Relief from forfeiture is an equitable doctrine which operates to protect a party from the forfeiture of a property or possessory right where the purpose of the right of forfeiture is to secure the payment of money, or some other stated result which can be achieved through legal proceedings. It has its origins in the law of real property[8] but also applies to other property, including ships.[9] It applies, in particular to bareboat charters (and hence leases) of ships where ‘the object of the transaction is essentially to secure the payment of money’, especially where there is a lessee purchase option or, even more so, a lessee purchase obligation. In a case involving the ship ‘Jotunheim‘, relief was not granted to a charterer to prevent an owner from repossessing a ship where the charterer had been late in paying instalments of hire early on in the charter (the first three monthly instalments payable under a four year charter). The charterer was obliged to buy the ship at the end of the charter period, which was relevant but in the circumstances not enough for relief to be granted.  Since relief from forfeiture is a discretionary equitable remedy it is not altogether easy to be definitive about when it would or would not be granted. It was granted in another case (not involving a ship)[10] where the leases were finance leases which were well into their term and where the lessee had substantially all the economic interest in the assets.
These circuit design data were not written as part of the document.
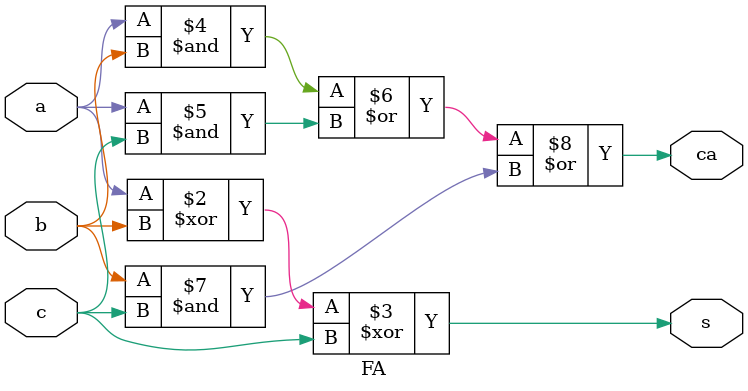
<source format=v>
module FA(a,b,c,s,ca);
input a,b,c;
output reg s,ca;
always@(*)
 begin
  s = a^b^c;
  ca = (a&b)|(a&c)|(b&c);
 end
 endmodule

</source>
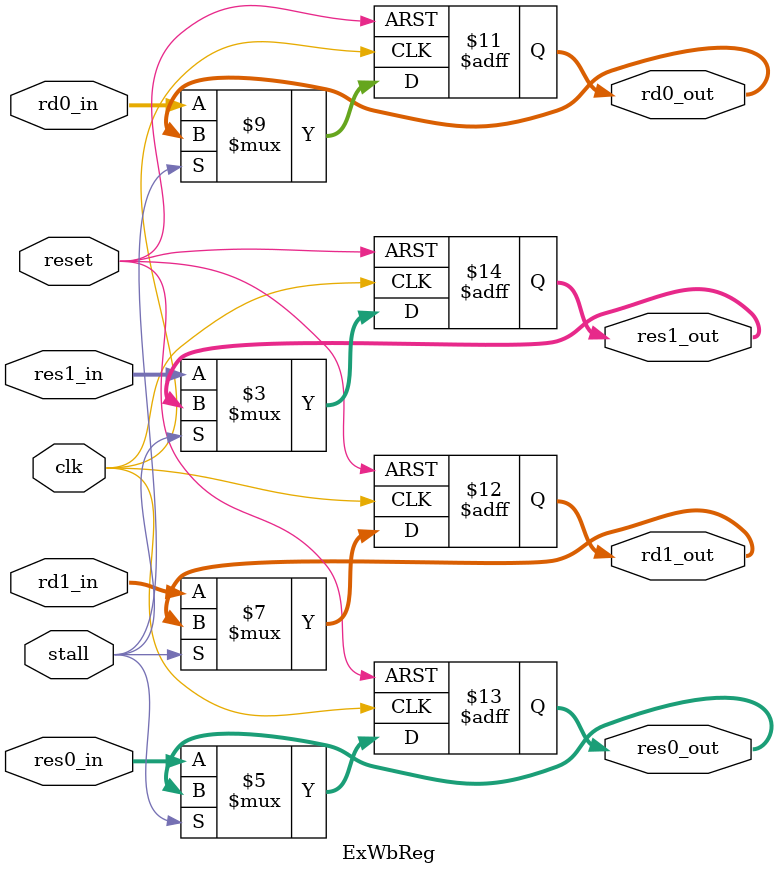
<source format=sv>
module ExWbReg (
    input  logic         clk,
    input  logic         reset,
    input  logic         stall,
    input  logic [4:0]   rd0_in,
    input  logic [4:0]   rd1_in,
    input  logic [31:0]  res0_in,
    input  logic [31:0]  res1_in,
    output logic [4:0]   rd0_out,
    output logic [4:0]   rd1_out,
    output logic [31:0]  res0_out,
    output logic [31:0]  res1_out
);
    always_ff @(posedge clk or posedge reset) begin
        if (reset) begin
            rd0_out <= 0; rd1_out <= 0;
            res0_out <= 0; res1_out <= 0;
        end else if (!stall) begin
            rd0_out <= rd0_in;
            rd1_out <= rd1_in;
            res0_out <= res0_in;
            res1_out <= res1_in;
        end
    end
endmodule
</source>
In the context of ship leasing transactions it is possible to draw some principles or conclusions which may be of practical guidance:

  • The essence of the doctrine is to protect a lessee from loss of a proprietary or possessory right through a technicality where the lessor does not suffer any real harm. It might be said that it operates when one party (the lessee) stands to lose a lot if another party (the lessor) exercises a right but the party with the right stands to lose little by not exercising it;
  • It is more likely to be engaged where a lessee has a purchase option and even more likely to be engaged where the lessee has a purchase obligation;
  • It is more likely to be engaged later rather than earlier in the term of the lease, when the lessee has paid substantial amounts of hire;
  • Accordingly, substantial prepayments of hire, seller’s credits, or equity contributions by the lessee are relevant;
  • It is more likely to be engaged in the case of a finance lease rather than an operating lease, i.e. in a lease where the lessee’s main interest is in receiving money and it has no primary exposure to the residual value of the ship;
  • It is not likely to be engaged where the lessee does not make good any default; and
  • Because its purpose is to protect a proprietary or possessory interest it does not apply to a time charter.[11]
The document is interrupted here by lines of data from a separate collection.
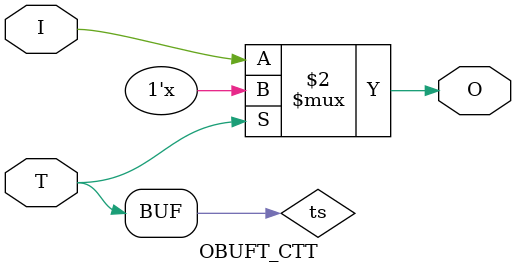
<source format=v>

/*

FUNCTION	: TRI-STATE OUTPUT BUFFER

*/

`celldefine
`timescale  100 ps / 10 ps

module OBUFT_CTT (O, I, T);

    output O;

    input  I, T;

    or O1 (ts, 1'b0, T);
    bufif0 T1 (O, I, ts);

endmodule

</source>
Accordingly, particular care should be taken by lessors considering terminating leases for lessee default where the doctrine of relief from forfeiture might come into play.

[1] The position is very different under US and New York law, as will be addressed in a future briefing.
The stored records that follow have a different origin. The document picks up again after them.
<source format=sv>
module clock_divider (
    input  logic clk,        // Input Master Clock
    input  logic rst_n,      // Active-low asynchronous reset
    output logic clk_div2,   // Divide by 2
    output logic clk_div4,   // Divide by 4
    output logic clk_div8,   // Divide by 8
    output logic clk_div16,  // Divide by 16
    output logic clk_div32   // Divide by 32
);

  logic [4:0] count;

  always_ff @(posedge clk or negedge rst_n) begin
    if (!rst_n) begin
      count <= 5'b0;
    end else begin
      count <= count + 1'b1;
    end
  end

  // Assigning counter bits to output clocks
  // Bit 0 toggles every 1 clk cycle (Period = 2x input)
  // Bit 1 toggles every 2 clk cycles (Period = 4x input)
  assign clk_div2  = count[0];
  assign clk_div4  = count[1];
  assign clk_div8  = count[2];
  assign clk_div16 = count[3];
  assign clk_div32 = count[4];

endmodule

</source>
[2] For example, Panama requires 20 days notice from mortgagee to the owner before the mortgagee exercises a power of private sale.

[3] 1952 Arrest Convention, Article 1(1)(d).

[4] 1952 Arrest Convention, Article 3(4).

[5] 1952 Arrest Convention, Article 3(4).

[6] The Chem Orchid [2015] 2 Lloyd’s Rep. 666.

[7] The Hako Fortress [2013] FCAF 21.

[8] Shiloh Spinners v Harding (HL) [1973] AC 691.

[9] On Demand plc v Gerson plc (CA) [2004] 4 All ER 734. More OG Romsdal Flykesbatar AS v The Demise Charterers of Ship ‘Jotunheim’ (The Jotunheim) [2004] EWHC 671 (Comm).

[10] On Demand v Gerson (see footnote 9 above).

[11] Scandinavian Trading Tanker Co AB v Flota Petrolera Ecuatoriana (The Scaptrade) (HL) [1983] 2 AC 694.  However, although there is no authority on the point, it is possible to speculate that the doctrine might apply where a time charterer has a purchase option or purchase obligation.